Getting started as an artist: Newfoundland’s Christopher Pratt

How did Pratt go from engineering student to respected, professional artist?

Christopher Pratt is arguably one of Canada’s greatest living painters. His distant, clinical landscapes are at the same time modern and wholly timeless. I’m certainly no art critic, but when I saw a retrospective show at Quebec City’s Musée national des beaux-arts, I was awestruck. Here was a real artist. Someone who belongs very much to a place (Newfoundland), but speaks, through sparse rural depictions, to a certain universality. That doesn’t do him justice though. You have to see his work (and I mean wall upon wall of it) to really understand its force.
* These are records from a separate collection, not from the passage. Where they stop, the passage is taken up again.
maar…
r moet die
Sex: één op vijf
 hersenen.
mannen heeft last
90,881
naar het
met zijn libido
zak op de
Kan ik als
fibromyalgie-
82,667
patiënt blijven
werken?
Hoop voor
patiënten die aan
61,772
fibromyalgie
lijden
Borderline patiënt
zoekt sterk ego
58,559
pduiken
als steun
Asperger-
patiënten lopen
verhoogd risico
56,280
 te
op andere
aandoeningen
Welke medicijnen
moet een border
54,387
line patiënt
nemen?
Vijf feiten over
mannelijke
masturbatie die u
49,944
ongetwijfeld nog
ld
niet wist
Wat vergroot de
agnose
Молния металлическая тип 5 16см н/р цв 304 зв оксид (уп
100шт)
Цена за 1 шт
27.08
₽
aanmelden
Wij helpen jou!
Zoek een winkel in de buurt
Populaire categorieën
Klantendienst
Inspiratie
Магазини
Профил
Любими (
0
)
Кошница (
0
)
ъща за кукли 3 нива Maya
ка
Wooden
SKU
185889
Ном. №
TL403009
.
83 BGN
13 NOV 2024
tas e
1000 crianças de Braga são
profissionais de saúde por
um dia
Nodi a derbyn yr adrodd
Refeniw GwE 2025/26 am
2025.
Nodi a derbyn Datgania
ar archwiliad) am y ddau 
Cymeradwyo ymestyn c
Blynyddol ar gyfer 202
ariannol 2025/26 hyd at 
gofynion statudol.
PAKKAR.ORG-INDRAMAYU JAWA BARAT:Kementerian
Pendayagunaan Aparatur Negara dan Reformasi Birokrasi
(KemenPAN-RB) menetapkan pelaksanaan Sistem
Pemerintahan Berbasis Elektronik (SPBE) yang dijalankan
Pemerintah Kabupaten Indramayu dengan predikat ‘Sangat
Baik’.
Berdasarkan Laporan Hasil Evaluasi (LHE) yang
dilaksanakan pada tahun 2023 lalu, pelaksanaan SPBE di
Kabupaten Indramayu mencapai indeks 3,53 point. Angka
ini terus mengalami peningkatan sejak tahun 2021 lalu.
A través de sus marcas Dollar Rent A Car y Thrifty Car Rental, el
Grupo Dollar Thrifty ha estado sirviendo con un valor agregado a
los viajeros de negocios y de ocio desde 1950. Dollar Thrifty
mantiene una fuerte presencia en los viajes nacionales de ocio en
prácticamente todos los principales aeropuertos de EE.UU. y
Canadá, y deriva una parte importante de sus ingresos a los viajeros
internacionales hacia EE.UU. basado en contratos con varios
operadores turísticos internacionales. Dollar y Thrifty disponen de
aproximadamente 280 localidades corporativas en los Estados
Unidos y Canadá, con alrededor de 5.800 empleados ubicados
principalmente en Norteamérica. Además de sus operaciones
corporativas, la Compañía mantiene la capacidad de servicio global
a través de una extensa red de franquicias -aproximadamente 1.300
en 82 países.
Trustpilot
But how did someone like that get a start in life? How did he go from being a pre-engineering student to a respected, professional artist?

The answer is simple. He saw that a life in art was entirely possible in his own environment. And this wasn’t easy. He grew up in a place where there were, as he says, no art galleries, no professional artists and no understanding that one could even make a living through painting of all things.

But Pratt persevered. He did a year of engineering, then switched to pre-med, then finally settled on an Arts undergrad… until he dropped out a year and a half later. In fact, his educational record does not show any sign of the committed professionalism he’d later develop as an artist.

One thing that kept him going were his artistic inspirations. Alex Colville, for example, the well-known artist, taught him briefly at Mount Allison in New Brunswick. And the image of Colville – his paintings showing the world over – who could “live in a little house, have a family with three or four kids and walk to church every Sunday” was indelible. It showed Pratt that it was possible to become a serious artist while staying close to one’s roots. You didn’t have to be brash, or urban, or complicated.

It was possible to make a career quietly, keeping to oneself and working on one’s art.